Now you know why it’s good to set up Continuous Integration, as well as some of the things that will go wrong when you do.  So, all that’s left is for me to give you some advice based on what I’ve learned in my own experience.  I’m not going to go so far as to say that these are Continuous Integration Best Practices or anything like that, just some tips and tricks you might find helpful.  ((Plus, I just wanted to say “Continuous Integration Best Practices” a couple of times to get more hits.  Continuous Integration Best Practices.  Okay, that oughta be enough.))

  • Do it.  Just do it.  Stop complaining about how hard it is or how it takes so much time to set up or how we don’t really need it at this point in the project.  Do it.  DO IT NOW.  It’s easier to do it earlier in the project, and the overall benefit is greater.
  • Add new projects to CI immediately.  Create the project, check it in, and add it to CI.  Don’t wait, don’t say “I’ll do it when I’ve added functionality X”.  Get it in the system as soon as you can.  That way, it’s out of the way and you won’t try to find some excuse for putting it off later when the testers are begging you to finally do it.  I view CI as a fundamental part of collaborative software development and the responsibility of any developer who sets up a new project.  If you’re a tester and the devs won’t do it themselves, do it for them.  You need it.  Trust me, you do.
  • Use what makes sense.  Where I work, we use CCNet and nant.  Not necessarily because they’re the best, but because they’re what we’ve used for years and they make sense for us.  make is ancient and confusing, we don’t use Ruby for anything, so Rake would be a bit outside of our world.  If you can do what you need to do with a batch file and a scheduled task, then go for it.  Although, trust me, you’re going to want something that can handle all of the automatic source control checkout stuff and allow wide flexibility in how it fires off builds.  And don’t pay for anything.  Seriously, there’s free stuff out there, you don’t need to be paying thousands of dollars a year just because something that has a great sales pitch.
  • Consistency is the key.  On a major project about a year and a half ago, we standardized the set up of our projects and build scripts.  Ever since then, we’ve reused that model on a number of other projects, and it has been amazingly effective.  As long as we give parts of our projects standard names (project.Setup, project.Tests, etc.), we can copy and paste a small configuration file, change a few values in it, and in just a few minutes, we have that project being built, deployed, and tested in our CI system.  An additional benefit is that our projects now all have a similar organization, so any part of the code you look at will have a sense of familiarity.

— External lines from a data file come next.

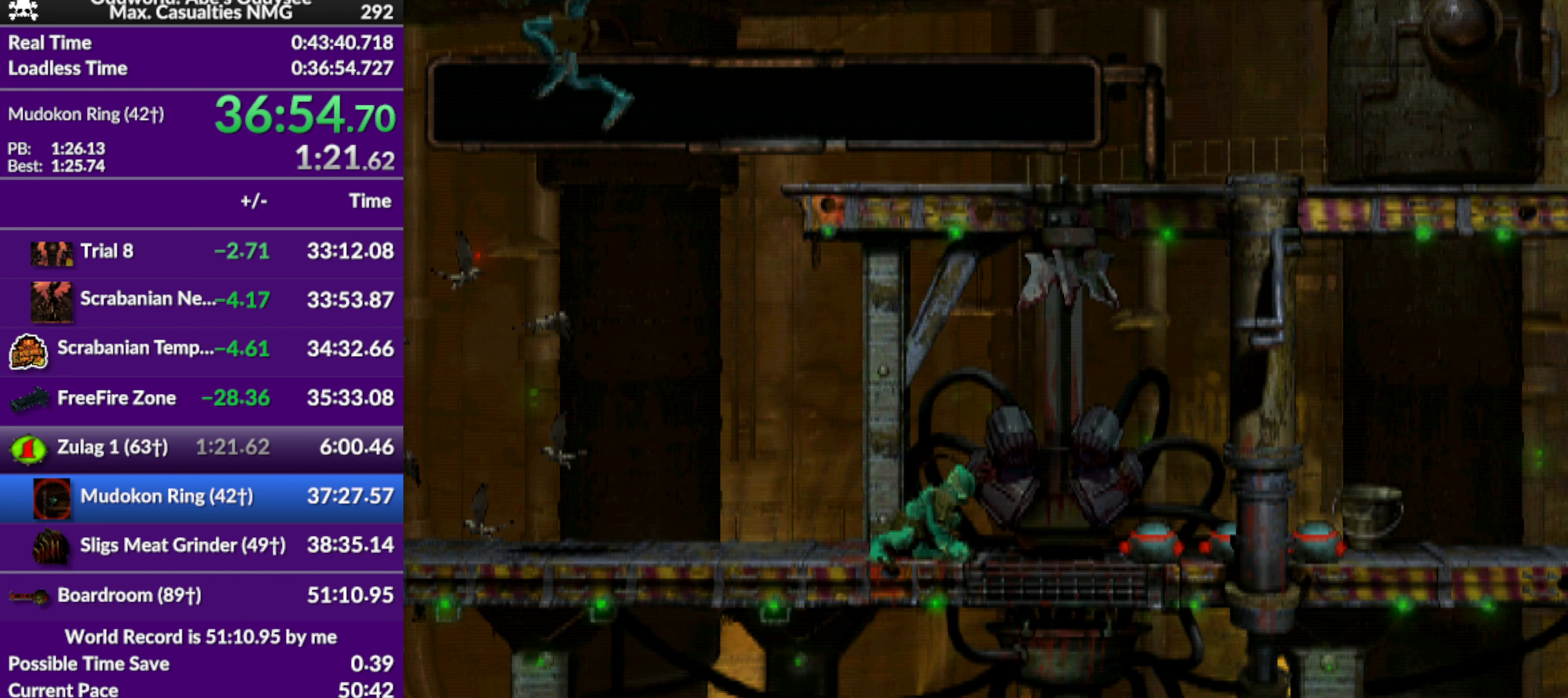
{"buttons": ["R1", "DPAD_LEFT"], "left_stick": "center", "events": []}
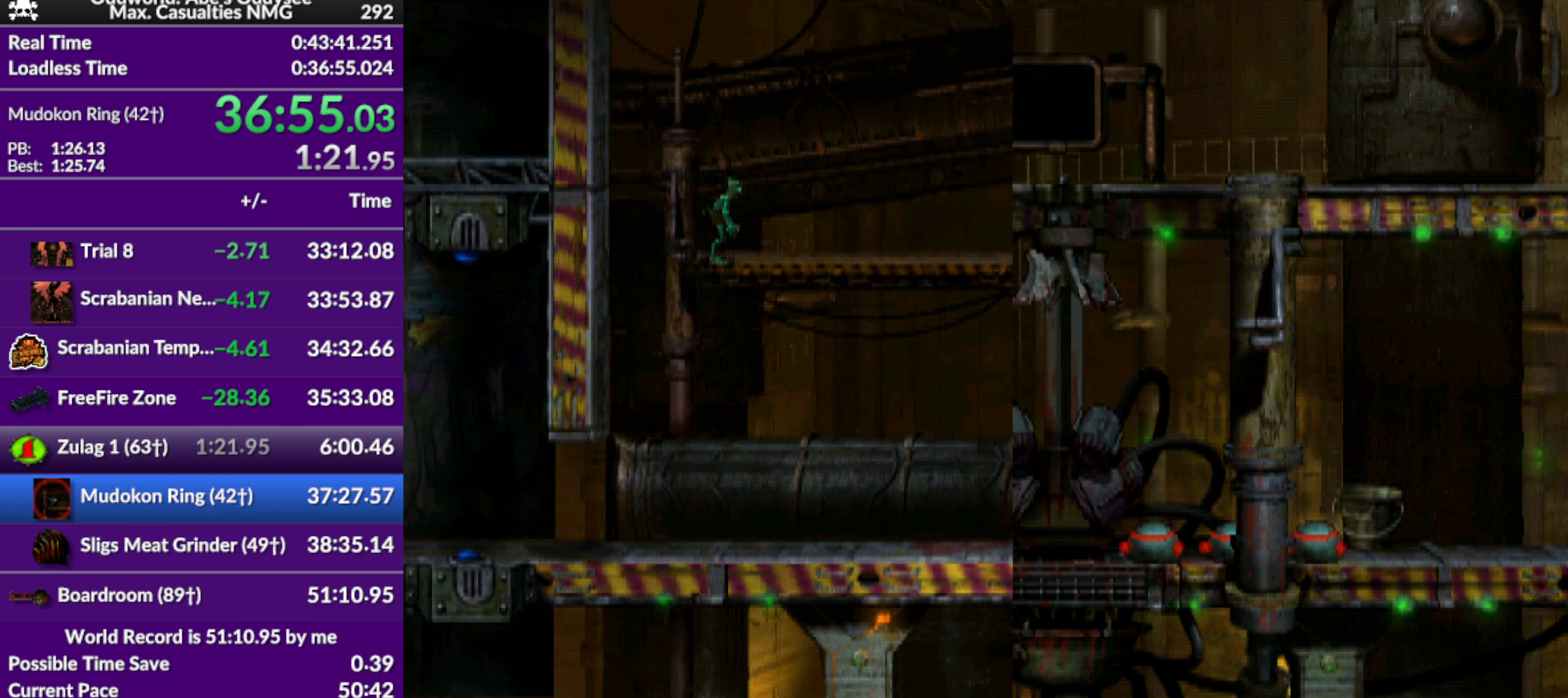
{"buttons": ["R1", "DPAD_LEFT"], "left_stick": "center", "events": []}
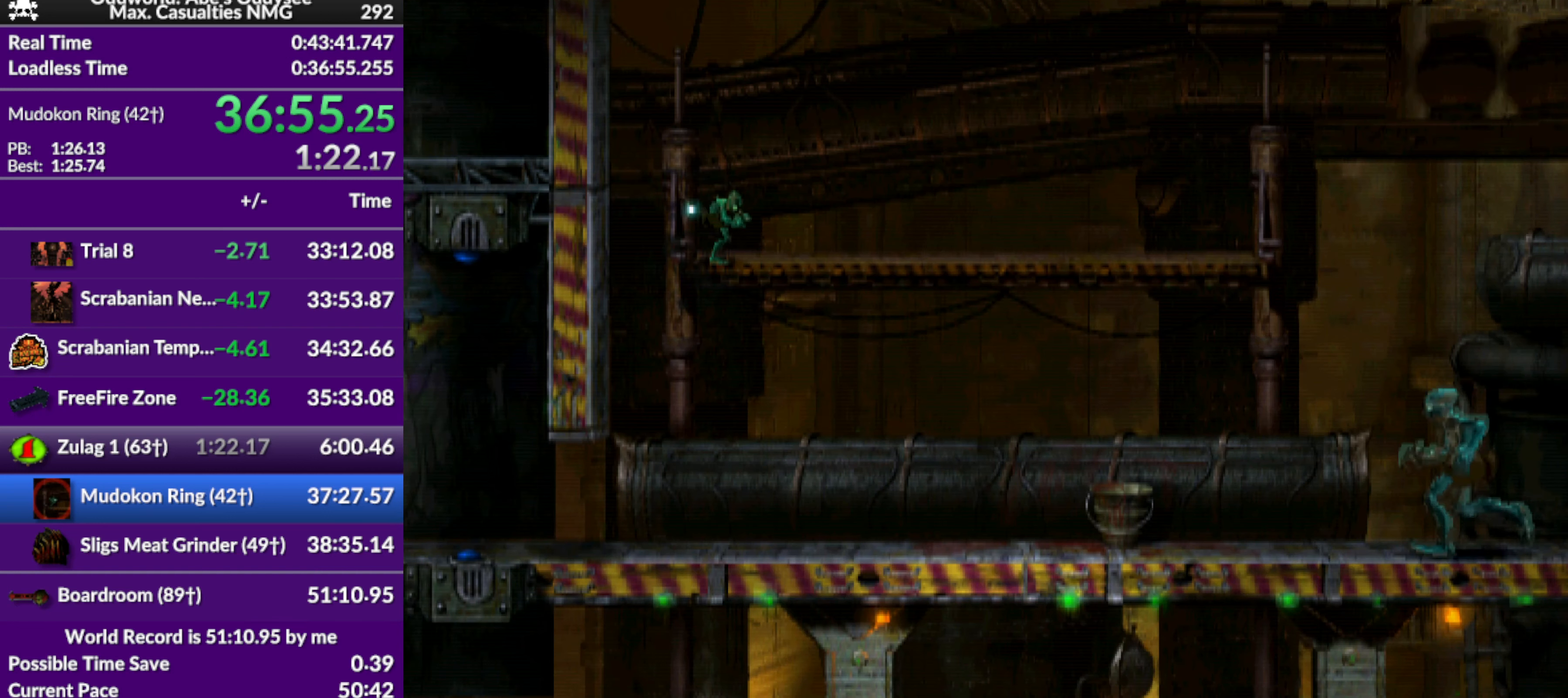
{"buttons": ["CROSS", "R1", "DPAD_LEFT"], "left_stick": "center", "events": [[200, "CROSS", "down"]]}
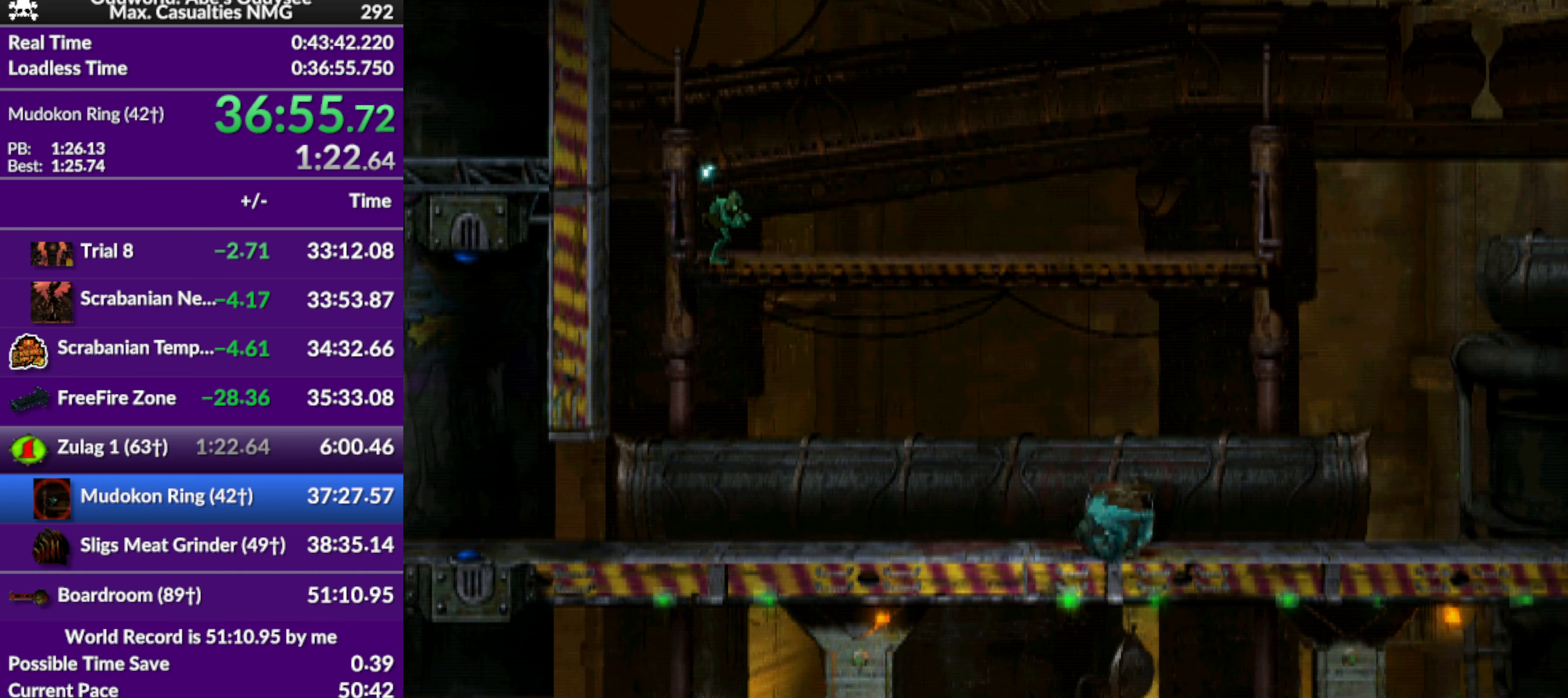
{"buttons": ["CROSS", "R1", "DPAD_LEFT"], "left_stick": "center", "events": []}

  • Flexibility is also the key.  While we’ve gotten enormous gains from standardizing what we can standardize, there’s always going to be something that has to be different.  Don’t paint yourself into a corner by forcing everything you put in the system to act in exactly the same way.  However, don’t be too flexible.  If someone’s trying to take advantage of the flexibility in the system because they’re too lazy to be consistent, then, by all means, break out the Cane of Conformity and make them play by the rules.
  • Your build system is software, too.  Don’t think of it as just a throwaway collection of files to get the job done.  It isn’t.  It’s an integral part of your software.  It might not be deployed to production or shipped to the customer, but everything that is deployed to production or shipped to the customer will run through it.  Do things that make sense.  If you can share functionality, share it.  If you can parameterize something and reuse it, do that.  Check in your build scripts and CI configuration.  Remember, you’re going to have to update, extend and maintain your build system as you go, so it’s in your best interest to spend the time to make a system that’s simple to update, extend and maintain.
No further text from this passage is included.